Now found the cause of splay too slow

python tools/build.py ^
    --clean ^
    --lto=OFF ^
    --jerry-debugger=ON ^
    --jerry-cmdline=ON ^
    --jerry-cmdline-snapshot=ON ^
    --jerry-math=ON ^
    --jerry-ext=ON ^
    --amalgam=ON ^
    --snapshot-exec=ON ^
    --stack-limit=512 ^
    --gc-mark-limit=64 ^
    --mem-heap=2048 ^
    --cpointer-32bit=ON ^
    --system-allocator=ON ^
    --external-context=ON ^
    --regexp-strict-mode=ON ^
    --js-parser=ON ^
    --line-info=ON ^
    --error-messages=ON ^
    --logging=ON ^
    --cmake-param=-GNinja ^
    --cmake-param=-DJERRY_LCACHE=1 ^
    --cmake-param=-DJERRY_PROPRETY_HASHMAP=1 ^
    --profile=es.next

I guess mainly because of -DJERRY_LCACHE=1 and -DJERRY_PROPRETY_HASHMAP=1

benchmark result:

C:\work\study\languages\typescript\jerryscript>build\bin\jerry.exe tests\benchmarks\v8\combined.js
PROGRESS Richards
RESULT Richards 173
PROGRESS DeltaBlue
RESULT DeltaBlue 180
PROGRESS Encrypt
PROGRESS Decrypt
RESULT Crypto 182
PROGRESS RayTrace
RESULT RayTrace 291
PROGRESS Earley
PROGRESS Boyer
RESULT EarleyBoyer 408
PROGRESS RegExp
RESULT RegExp 155
PROGRESS Splay
RESULT Splay 365
PROGRESS NavierStokes
RESULT NavierStokes 398
SCORE 250
ossy-szeged commented 3 years ago

cc @dbatyai

rerobika commented 3 years ago

I guess mainly because of -DJERRY_LCACHE=1 and -DJERRY_PROPRETY_HASHMAP=1 What does it mean exactly? If you consider this as the source of the slowness a with/without comparison would be great.

Moreover I've tested the engine on splay with lcache and hashmap and without them and there were no significant difference. But feel free to share how that you came to this conclusion.

dbatyai commented 3 years ago

As it was said before, the splay test was created specifically to test garbage collection, and thus uses a lot of memory and creates a lot of fragmentation. The fact that it is slow has nothing to do with the lcache, and very little with hashmaps (these can have a slight effect on fragmentation).

The reason this test is slow is that the jerry allocator was not designed to handle this much memory, and maintaining the free block list gets more and more costly as the memory get fragmented. I have a few ideas on how to improve the logic behind the allocator to make it less affected by fragmentation, but can't really give anything specific for now.

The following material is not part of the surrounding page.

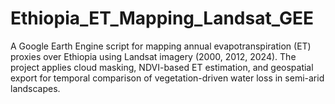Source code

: # Ethiopia_ET_Mapping_Landsat_GEE
A Google Earth Engine script for mapping annual evapotranspiration (ET) proxies over Ethiopia using Landsat imagery (2000, 2012, 2024). The project applies cloud masking, NDVI-based ET estimation, and geospatial export for temporal comparison of vegetation-driven water loss in semi-arid landscapes.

However the fact remains the same, the core idea behind the allocator will still be handling smaller amounts of memory with as little overhead as possible, and not high performance. When larger amounts of memory is required or performance is more critical then the system allocator should be used instead.

lygstate commented 3 years ago

As it was said before, the splay test was created specifically to test garbage collection, and thus uses a lot of memory and creates a lot of fragmentation. The fact that it is slow has nothing to do with the lcache, and very little with hashmaps (these can have a slight effect on fragmentation).

The reason this test is slow is that the jerry allocator was not designed to handle this much memory, and maintaining the free block list gets more and more costly as the memory get fragmented. I have a few ideas on how to improve the logic behind the allocator to make it less affected by fragmentation, but can't really give anything specific for now.

However the fact remains the same, the core idea behind the allocator will still be handling smaller amounts of memory with as little overhead as possible, and not high performance. When larger amounts of memory is required or performance is more critical then the system allocator should be used instead.

Hi, verified, you are right, but the current situation is on 64bit processor, we can not using system allocator, that's why I have forced to using jerry memory allocator and leading to significant fragmentation

excitedbox commented 3 years ago

Sorry to bring up an old topic but lvgl switched memory allocators recently which gave a pretty big speed boost. Could have a look at what they used. I forgot the name of the library right now.